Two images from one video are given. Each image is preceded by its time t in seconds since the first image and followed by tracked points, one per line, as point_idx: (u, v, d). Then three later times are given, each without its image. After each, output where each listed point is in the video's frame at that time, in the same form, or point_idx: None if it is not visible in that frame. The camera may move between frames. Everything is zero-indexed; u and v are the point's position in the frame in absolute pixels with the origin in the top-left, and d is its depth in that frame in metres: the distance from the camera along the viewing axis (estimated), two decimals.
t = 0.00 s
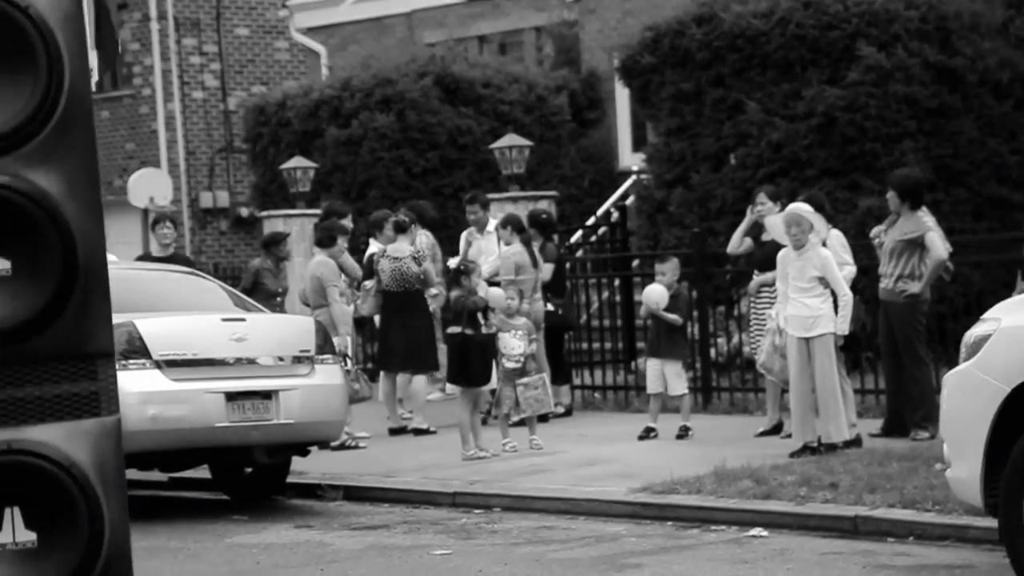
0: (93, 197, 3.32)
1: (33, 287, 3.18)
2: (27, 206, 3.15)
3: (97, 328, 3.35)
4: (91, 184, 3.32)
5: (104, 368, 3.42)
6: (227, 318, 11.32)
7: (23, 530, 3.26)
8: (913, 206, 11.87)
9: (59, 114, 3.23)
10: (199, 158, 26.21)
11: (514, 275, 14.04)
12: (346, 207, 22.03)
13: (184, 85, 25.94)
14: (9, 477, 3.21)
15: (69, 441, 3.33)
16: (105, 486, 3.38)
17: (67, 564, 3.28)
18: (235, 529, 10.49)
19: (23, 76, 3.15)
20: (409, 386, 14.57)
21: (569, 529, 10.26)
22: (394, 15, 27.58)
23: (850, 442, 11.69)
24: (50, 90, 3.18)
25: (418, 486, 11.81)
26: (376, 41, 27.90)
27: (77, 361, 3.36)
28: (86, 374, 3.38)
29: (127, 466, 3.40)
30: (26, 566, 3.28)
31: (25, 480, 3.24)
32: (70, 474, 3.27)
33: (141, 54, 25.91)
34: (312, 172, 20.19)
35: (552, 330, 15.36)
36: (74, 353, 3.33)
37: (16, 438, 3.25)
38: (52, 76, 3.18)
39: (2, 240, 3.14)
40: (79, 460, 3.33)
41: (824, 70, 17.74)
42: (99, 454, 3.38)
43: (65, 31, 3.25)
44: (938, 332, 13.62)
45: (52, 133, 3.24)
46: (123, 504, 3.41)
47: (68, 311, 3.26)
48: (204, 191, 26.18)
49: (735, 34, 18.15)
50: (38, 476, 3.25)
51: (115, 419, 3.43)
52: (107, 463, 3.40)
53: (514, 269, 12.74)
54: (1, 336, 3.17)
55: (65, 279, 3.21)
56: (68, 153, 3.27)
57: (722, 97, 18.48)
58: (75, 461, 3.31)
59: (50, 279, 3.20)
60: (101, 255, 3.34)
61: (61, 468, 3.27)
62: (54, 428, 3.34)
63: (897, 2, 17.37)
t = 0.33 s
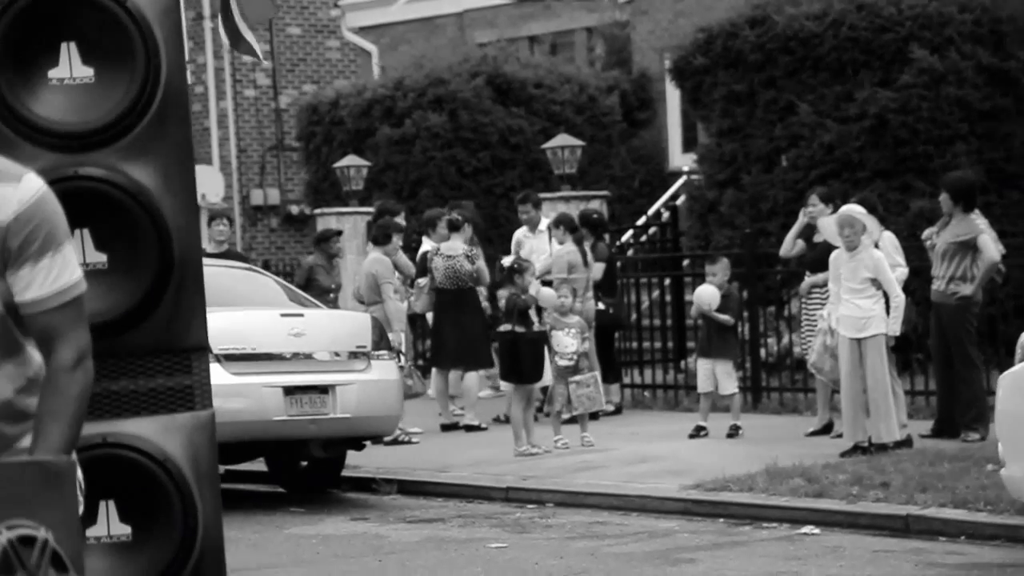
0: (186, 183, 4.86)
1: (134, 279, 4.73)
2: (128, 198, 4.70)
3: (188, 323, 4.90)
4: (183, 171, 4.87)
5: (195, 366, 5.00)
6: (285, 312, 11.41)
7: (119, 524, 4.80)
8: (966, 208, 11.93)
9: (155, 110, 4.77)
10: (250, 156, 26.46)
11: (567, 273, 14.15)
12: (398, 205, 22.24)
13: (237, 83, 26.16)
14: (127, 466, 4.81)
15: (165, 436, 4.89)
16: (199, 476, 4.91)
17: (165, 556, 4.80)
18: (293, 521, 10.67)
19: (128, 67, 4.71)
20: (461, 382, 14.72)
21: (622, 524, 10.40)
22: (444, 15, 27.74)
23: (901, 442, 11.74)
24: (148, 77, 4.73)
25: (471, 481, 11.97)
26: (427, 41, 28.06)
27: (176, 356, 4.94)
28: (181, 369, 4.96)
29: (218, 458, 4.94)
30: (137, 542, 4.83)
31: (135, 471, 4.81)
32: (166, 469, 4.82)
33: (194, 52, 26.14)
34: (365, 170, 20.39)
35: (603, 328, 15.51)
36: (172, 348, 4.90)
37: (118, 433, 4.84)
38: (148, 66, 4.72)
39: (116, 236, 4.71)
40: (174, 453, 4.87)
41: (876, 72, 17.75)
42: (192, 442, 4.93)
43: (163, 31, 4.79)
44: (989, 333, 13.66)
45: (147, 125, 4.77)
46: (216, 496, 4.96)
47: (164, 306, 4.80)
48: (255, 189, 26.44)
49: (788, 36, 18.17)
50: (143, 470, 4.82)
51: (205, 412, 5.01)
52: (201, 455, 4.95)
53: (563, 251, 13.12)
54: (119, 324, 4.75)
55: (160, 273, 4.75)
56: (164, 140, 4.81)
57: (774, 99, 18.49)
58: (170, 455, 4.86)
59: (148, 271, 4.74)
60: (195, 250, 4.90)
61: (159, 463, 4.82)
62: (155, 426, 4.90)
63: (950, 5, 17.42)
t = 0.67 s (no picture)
0: (285, 177, 4.45)
1: (230, 272, 4.37)
2: (223, 190, 4.35)
3: (286, 316, 4.47)
4: (283, 164, 4.45)
5: (293, 358, 4.53)
6: (345, 307, 11.61)
7: (211, 519, 4.36)
8: (1020, 213, 12.05)
9: (256, 100, 4.34)
10: (302, 152, 26.70)
11: (621, 272, 14.27)
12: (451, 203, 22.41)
13: (290, 81, 26.36)
14: (216, 459, 4.38)
15: (258, 431, 4.45)
16: (294, 473, 4.47)
17: (257, 553, 4.36)
18: (351, 512, 10.86)
19: (226, 57, 4.31)
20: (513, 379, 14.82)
21: (675, 521, 10.54)
22: (499, 15, 27.82)
23: (953, 445, 11.78)
24: (247, 69, 4.31)
25: (524, 477, 12.13)
26: (480, 41, 28.22)
27: (270, 348, 4.49)
28: (275, 362, 4.50)
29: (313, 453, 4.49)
30: (229, 537, 4.38)
31: (226, 465, 4.38)
32: (259, 464, 4.39)
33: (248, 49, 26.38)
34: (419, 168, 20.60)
35: (654, 327, 15.67)
36: (267, 341, 4.47)
37: (212, 427, 4.42)
38: (247, 60, 4.31)
39: (213, 229, 4.38)
40: (268, 448, 4.43)
41: (932, 77, 17.79)
42: (286, 439, 4.48)
43: (263, 21, 4.38)
44: None
45: (249, 115, 4.35)
46: (308, 493, 4.50)
47: (260, 298, 4.41)
48: (307, 185, 26.70)
49: (843, 39, 18.27)
50: (236, 466, 4.39)
51: (302, 408, 4.55)
52: (295, 452, 4.49)
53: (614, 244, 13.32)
54: (212, 317, 4.37)
55: (257, 265, 4.37)
56: (265, 130, 4.39)
57: (828, 102, 18.55)
58: (263, 450, 4.43)
59: (243, 265, 4.37)
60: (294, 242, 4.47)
61: (250, 457, 4.39)
62: (248, 419, 4.47)
63: (1007, 11, 17.52)
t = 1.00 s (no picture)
0: (391, 178, 4.32)
1: (333, 274, 4.27)
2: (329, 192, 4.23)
3: (388, 316, 4.33)
4: (388, 164, 4.31)
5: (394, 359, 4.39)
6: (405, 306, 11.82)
7: (312, 520, 4.22)
8: None
9: (362, 99, 4.21)
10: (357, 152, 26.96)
11: (676, 274, 14.39)
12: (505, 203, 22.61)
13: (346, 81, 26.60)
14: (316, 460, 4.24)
15: (359, 433, 4.30)
16: (394, 477, 4.33)
17: (358, 555, 4.22)
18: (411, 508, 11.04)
19: (334, 56, 4.21)
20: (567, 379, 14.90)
21: (733, 521, 10.65)
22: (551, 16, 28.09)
23: (1008, 447, 11.83)
24: (355, 67, 4.19)
25: (581, 475, 12.25)
26: (533, 42, 28.33)
27: (371, 350, 4.34)
28: (376, 364, 4.36)
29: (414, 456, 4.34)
30: (331, 538, 4.24)
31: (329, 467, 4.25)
32: (359, 466, 4.26)
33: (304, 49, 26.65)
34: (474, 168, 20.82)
35: (707, 329, 15.79)
36: (370, 342, 4.33)
37: (313, 428, 4.26)
38: (353, 59, 4.19)
39: (316, 233, 4.28)
40: (368, 450, 4.29)
41: (988, 81, 17.39)
42: (386, 441, 4.33)
43: (373, 16, 4.22)
44: None
45: (354, 116, 4.23)
46: (410, 496, 4.36)
47: (363, 300, 4.29)
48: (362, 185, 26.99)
49: (900, 43, 18.13)
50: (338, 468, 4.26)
51: (402, 410, 4.39)
52: (396, 453, 4.35)
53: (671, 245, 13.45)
54: (312, 314, 4.25)
55: (361, 266, 4.26)
56: (370, 133, 4.26)
57: (884, 106, 18.43)
58: (365, 453, 4.28)
59: (348, 265, 4.26)
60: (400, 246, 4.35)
61: (352, 459, 4.25)
62: (348, 421, 4.31)
63: None
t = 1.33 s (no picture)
0: (478, 182, 4.96)
1: (426, 277, 4.90)
2: (421, 195, 4.86)
3: (478, 323, 4.98)
4: (476, 170, 4.96)
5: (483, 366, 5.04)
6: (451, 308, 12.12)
7: (404, 525, 4.87)
8: None
9: (451, 106, 4.86)
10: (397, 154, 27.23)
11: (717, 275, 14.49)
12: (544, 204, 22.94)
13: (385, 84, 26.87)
14: (416, 469, 4.88)
15: (449, 438, 4.96)
16: (482, 480, 4.98)
17: (449, 557, 4.86)
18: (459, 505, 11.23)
19: (425, 60, 4.83)
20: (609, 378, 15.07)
21: (777, 518, 10.79)
22: (588, 19, 28.21)
23: None
24: (444, 73, 4.82)
25: (625, 473, 12.40)
26: (570, 44, 28.52)
27: (462, 356, 5.00)
28: (467, 369, 5.01)
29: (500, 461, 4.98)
30: (421, 543, 4.88)
31: (424, 472, 4.88)
32: (450, 471, 4.90)
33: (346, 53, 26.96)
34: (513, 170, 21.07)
35: (746, 328, 15.92)
36: (459, 347, 4.98)
37: (406, 434, 4.91)
38: (445, 62, 4.81)
39: (410, 235, 4.91)
40: (458, 456, 4.94)
41: None
42: (473, 447, 4.98)
43: (461, 22, 4.84)
44: None
45: (443, 120, 4.87)
46: (497, 498, 5.01)
47: (454, 303, 4.92)
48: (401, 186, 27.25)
49: (939, 44, 16.99)
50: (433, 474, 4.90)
51: (491, 416, 5.05)
52: (484, 457, 5.00)
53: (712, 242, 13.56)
54: (410, 321, 4.89)
55: (451, 270, 4.89)
56: (459, 136, 4.91)
57: (923, 107, 17.27)
58: (454, 457, 4.93)
59: (439, 266, 4.89)
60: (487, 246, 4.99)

• • • • •

HOW TO COMPLETE THIS TASK. Reproduce only the lines of the records from the start up to and including the line that holds "27: (77, 361, 3.36)"; do not carry over any picture.

TASK RESULT.
Two images from one video are given. Each image is preceded by its time t in seconds since the first image and followed by tracked points, one per line, as point_idx: (u, v, d). Then three later times are given, each without its image. After each, output where each listed point is in the video's frame at that time, in the same form, or point_idx: None if it is not visible in that frame. The camera may move between frames. Everything is zero-indexed; u and v are the point's position in the frame in absolute pixels with the origin in the top-left, and d is its depth in that frame in metres: the distance from the camera along the viewing axis (estimated), two decimals.
t = 0.00 s
0: (93, 197, 3.32)
1: (33, 287, 3.18)
2: (27, 206, 3.15)
3: (97, 328, 3.35)
4: (91, 184, 3.32)
5: (104, 368, 3.42)
6: (227, 318, 11.32)
7: (23, 530, 3.26)
8: (913, 206, 11.87)
9: (59, 114, 3.23)
10: (199, 158, 26.21)
11: (514, 275, 14.04)
12: (346, 207, 22.03)
13: (184, 85, 25.94)
14: (9, 477, 3.21)
15: (69, 441, 3.33)
16: (105, 486, 3.38)
17: (67, 564, 3.28)
18: (235, 529, 10.49)
19: (23, 76, 3.15)
20: (409, 386, 14.57)
21: (569, 529, 10.26)
22: (394, 15, 27.58)
23: (850, 442, 11.69)
24: (50, 90, 3.18)
25: (418, 486, 11.81)
26: (376, 41, 27.90)
27: (77, 361, 3.36)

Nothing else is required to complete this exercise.